YOUR GOAL:
Lines to return, exactly: from the line with "non-Hodgkin's type, Low" to the line with "staining of normal" in the entries below, both included.

DATASET EXTRACT Start Marker

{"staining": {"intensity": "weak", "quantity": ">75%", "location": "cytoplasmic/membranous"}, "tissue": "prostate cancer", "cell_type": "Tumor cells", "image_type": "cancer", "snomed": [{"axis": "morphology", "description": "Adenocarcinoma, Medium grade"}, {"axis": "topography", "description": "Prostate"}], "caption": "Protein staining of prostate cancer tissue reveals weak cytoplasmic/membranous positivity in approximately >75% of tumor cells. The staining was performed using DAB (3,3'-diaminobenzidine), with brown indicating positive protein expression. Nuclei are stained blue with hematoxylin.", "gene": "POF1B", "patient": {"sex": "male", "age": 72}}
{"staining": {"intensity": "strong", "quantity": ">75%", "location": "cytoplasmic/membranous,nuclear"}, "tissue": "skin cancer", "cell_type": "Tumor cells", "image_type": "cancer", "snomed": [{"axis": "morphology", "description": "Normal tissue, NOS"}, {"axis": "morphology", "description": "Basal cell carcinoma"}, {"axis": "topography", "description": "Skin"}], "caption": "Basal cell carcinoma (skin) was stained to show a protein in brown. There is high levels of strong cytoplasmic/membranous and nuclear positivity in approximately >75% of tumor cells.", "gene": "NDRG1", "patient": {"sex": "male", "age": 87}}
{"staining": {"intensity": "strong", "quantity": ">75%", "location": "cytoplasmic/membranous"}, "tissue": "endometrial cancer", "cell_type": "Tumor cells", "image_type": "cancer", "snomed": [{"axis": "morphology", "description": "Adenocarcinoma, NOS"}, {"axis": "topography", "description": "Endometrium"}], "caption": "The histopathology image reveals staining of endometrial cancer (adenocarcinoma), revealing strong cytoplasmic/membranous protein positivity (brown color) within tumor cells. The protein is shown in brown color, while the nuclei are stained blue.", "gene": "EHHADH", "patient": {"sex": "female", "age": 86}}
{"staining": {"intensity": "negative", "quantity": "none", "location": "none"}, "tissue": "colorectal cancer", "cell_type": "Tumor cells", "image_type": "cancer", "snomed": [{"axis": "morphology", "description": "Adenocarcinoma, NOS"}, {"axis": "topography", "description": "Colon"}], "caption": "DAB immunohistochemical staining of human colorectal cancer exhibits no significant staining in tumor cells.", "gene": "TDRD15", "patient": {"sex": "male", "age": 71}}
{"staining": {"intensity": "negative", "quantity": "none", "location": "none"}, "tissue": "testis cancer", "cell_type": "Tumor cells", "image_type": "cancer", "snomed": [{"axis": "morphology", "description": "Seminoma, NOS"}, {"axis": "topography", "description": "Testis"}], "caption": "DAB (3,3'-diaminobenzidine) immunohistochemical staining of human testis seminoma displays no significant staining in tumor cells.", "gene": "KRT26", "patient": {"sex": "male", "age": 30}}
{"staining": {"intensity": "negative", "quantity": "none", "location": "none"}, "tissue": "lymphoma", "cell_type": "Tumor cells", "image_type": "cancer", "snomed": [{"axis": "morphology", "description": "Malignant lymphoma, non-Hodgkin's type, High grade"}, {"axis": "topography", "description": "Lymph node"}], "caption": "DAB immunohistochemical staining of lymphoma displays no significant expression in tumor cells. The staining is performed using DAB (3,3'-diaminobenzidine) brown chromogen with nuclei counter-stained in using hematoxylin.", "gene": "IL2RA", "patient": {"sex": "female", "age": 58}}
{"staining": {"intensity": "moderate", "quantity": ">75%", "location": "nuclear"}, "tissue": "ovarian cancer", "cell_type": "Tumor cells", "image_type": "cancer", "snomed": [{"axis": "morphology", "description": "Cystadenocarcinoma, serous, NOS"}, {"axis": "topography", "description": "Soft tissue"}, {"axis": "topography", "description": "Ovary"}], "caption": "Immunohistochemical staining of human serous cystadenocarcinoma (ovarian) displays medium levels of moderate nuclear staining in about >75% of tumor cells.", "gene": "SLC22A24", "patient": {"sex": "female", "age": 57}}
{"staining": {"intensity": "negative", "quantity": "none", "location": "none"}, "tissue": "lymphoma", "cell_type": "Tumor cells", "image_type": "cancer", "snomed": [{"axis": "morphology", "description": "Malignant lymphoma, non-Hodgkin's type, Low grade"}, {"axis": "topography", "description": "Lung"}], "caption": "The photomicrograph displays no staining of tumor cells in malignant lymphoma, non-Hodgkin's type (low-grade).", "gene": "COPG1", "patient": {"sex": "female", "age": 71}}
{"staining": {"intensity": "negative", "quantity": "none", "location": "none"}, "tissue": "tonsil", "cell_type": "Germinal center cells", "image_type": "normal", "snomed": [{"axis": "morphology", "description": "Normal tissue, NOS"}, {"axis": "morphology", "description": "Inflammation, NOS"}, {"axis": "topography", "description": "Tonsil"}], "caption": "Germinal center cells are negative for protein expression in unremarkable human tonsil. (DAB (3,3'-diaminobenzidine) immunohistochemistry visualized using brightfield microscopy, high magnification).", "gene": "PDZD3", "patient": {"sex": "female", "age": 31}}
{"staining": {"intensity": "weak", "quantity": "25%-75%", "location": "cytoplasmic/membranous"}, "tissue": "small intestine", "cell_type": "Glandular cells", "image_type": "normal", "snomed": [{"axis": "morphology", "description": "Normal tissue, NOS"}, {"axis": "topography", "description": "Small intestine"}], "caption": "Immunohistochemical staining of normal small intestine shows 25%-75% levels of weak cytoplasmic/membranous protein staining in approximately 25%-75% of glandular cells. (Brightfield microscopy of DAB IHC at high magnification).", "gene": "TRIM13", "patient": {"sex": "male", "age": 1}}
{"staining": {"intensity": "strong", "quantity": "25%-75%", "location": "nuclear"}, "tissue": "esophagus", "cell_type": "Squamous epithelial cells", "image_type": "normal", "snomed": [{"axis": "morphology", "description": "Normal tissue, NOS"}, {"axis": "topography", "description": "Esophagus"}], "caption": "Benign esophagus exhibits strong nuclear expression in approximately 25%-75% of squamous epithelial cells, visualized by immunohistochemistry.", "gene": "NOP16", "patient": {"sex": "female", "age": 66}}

DATASET EXTRACT End Marker

ANSWER BOX:
{"staining": {"intensity": "negative", "quantity": "none", "location": "none"}, "tissue": "lymphoma", "cell_type": "Tumor cells", "image_type": "cancer", "snomed": [{"axis": "morphology", "description": "Malignant lymphoma, non-Hodgkin's type, Low grade"}, {"axis": "topography", "description": "Lung"}], "caption": "The photomicrograph displays no staining of tumor cells in malignant lymphoma, non-Hodgkin's type (low-grade).", "gene": "COPG1", "patient": {"sex": "female", "age": 71}}
{"staining": {"intensity": "negative", "quantity": "none", "location": "none"}, "tissue": "tonsil", "cell_type": "Germinal center cells", "image_type": "normal", "snomed": [{"axis": "morphology", "description": "Normal tissue, NOS"}, {"axis": "morphology", "description": "Inflammation, NOS"}, {"axis": "topography", "description": "Tonsil"}], "caption": "Germinal center cells are negative for protein expression in unremarkable human tonsil. (DAB (3,3'-diaminobenzidine) immunohistochemistry visualized using brightfield microscopy, high magnification).", "gene": "PDZD3", "patient": {"sex": "female", "age": 31}}
{"staining": {"intensity": "weak", "quantity": "25%-75%", "location": "cytoplasmic/membranous"}, "tissue": "small intestine", "cell_type": "Glandular cells", "image_type": "normal", "snomed": [{"axis": "morphology", "description": "Normal tissue, NOS"}, {"axis": "topography", "description": "Small intestine"}], "caption": "Immunohistochemical staining of normal small intestine shows 25%-75% levels of weak cytoplasmic/membranous protein staining in approximately 25%-75% of glandular cells. (Brightfield microscopy of DAB IHC at high magnification).", "gene": "TRIM13", "patient": {"sex": "male", "age": 1}}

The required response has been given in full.